Клятва, впрочем, была излишня. Он не мог не понимать опасности внутренних распрей перед лицом внешних врагов. Попытка войти в султанский дворец могла кончиться бесславной гибелью.
Со временем он всерьез стал сам считать себя защитником ислама, опорой трона, грозой неверных. Он мог удовлетворить любую прихоть, его слово приравнивалось к закону, но он был лишен всего, о чем может мечтать человек: верной дружбы, искренней любви, внутреннего покоя. Вокруг кишели враги. Они искали смерти малик-ат-туджара. И он должен был все время быть начеку, как пантера в джунглях, как окруженный тигр, как дикий слон, подстерегаемый охотниками.
- ...Заговорщиков должен знать и русский купец, о опора трона! - дошли до слуха Махмуда Гавана слова хазиначи. - Тот бесстрашный человек, который выручил меня.
Малик-ат-туджар оторвался от созерцания павлинов и роз, повернул к Мухаммеду узкое седобородое лицо, приподнял коричневые, в мелких складках веки.
- Какой купец?
- Русский, мой повелитель. Которого ты хотел осчастливить беседой.

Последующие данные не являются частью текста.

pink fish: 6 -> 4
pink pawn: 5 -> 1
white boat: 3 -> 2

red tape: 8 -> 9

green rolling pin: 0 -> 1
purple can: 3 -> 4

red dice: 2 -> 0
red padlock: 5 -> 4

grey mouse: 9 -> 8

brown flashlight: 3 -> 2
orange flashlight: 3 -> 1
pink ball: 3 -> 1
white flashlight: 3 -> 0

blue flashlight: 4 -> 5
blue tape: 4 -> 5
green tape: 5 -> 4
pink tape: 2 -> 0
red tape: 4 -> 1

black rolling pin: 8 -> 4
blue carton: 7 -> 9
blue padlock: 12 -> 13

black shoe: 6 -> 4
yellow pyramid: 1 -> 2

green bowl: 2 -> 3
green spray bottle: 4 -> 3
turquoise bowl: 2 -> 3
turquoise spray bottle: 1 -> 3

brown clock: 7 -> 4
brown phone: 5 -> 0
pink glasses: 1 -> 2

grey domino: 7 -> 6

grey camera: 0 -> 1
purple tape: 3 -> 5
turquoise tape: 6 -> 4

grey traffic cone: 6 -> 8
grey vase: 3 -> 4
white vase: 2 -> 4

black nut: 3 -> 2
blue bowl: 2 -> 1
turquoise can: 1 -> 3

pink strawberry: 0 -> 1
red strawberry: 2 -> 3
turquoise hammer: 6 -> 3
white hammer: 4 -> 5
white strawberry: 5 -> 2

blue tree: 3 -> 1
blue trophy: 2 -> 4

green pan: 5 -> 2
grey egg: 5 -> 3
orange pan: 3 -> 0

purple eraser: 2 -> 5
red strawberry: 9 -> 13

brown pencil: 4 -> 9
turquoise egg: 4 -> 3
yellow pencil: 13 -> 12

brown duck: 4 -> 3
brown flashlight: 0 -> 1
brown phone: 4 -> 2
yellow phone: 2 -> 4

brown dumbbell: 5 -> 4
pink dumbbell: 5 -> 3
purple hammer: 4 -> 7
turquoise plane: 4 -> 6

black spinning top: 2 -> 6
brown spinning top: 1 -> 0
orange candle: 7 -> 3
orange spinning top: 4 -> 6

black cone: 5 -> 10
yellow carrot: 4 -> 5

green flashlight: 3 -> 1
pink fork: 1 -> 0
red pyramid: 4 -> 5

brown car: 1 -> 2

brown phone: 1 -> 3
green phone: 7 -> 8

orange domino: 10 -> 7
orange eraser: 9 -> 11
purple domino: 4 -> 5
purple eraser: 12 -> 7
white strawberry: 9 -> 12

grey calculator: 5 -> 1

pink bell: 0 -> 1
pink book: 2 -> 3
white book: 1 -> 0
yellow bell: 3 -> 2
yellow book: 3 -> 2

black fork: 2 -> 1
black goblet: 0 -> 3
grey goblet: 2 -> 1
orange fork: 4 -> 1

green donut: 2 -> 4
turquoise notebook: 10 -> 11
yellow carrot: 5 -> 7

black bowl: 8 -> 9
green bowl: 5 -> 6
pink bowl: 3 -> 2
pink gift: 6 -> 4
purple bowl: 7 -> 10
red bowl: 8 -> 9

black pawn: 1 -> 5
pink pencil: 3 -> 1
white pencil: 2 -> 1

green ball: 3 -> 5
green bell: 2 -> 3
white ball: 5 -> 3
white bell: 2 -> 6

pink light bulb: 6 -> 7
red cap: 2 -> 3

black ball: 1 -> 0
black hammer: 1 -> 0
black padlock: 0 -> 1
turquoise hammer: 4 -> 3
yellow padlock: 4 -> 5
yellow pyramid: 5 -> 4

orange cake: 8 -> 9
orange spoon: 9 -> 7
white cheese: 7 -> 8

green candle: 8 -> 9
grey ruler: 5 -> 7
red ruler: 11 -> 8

- Да, помню. Откуда же он знает индусов?
- Он искал камни, о всесильный. Он слышал об Индии сказки. У них говорят, что золото покрывает землю Индии, как песок. И вот он ходил с индусами в Шри-Парвати.
- Где он?
- В Бидаре.
- Хорошо. Я сам увижу его... Иди. Я доволен тобой, Мухаммед. Деньги ты получишь вечером. Иди.
Низко кланяясь, хазиначи попятился к выходу.
Великий визирь хлопнул в ладоши. Вошел его вольноотпущенник, сириец, верный как пес и молчаливый как рыба.
- Пусть мне составят списки всех, кто пришел или придет в Бидар с юга, - приказал Махмуд Гаван, - из Райчора, Кулури, Алянда. Поставь людей ко дворцам медиков и ханов. Я хочу знать, к кому из них придут индусы.
Вольноотпущенник исчез. В библиотеке стало тихо. Лишь из сада слышались резкие выкрики павлинов.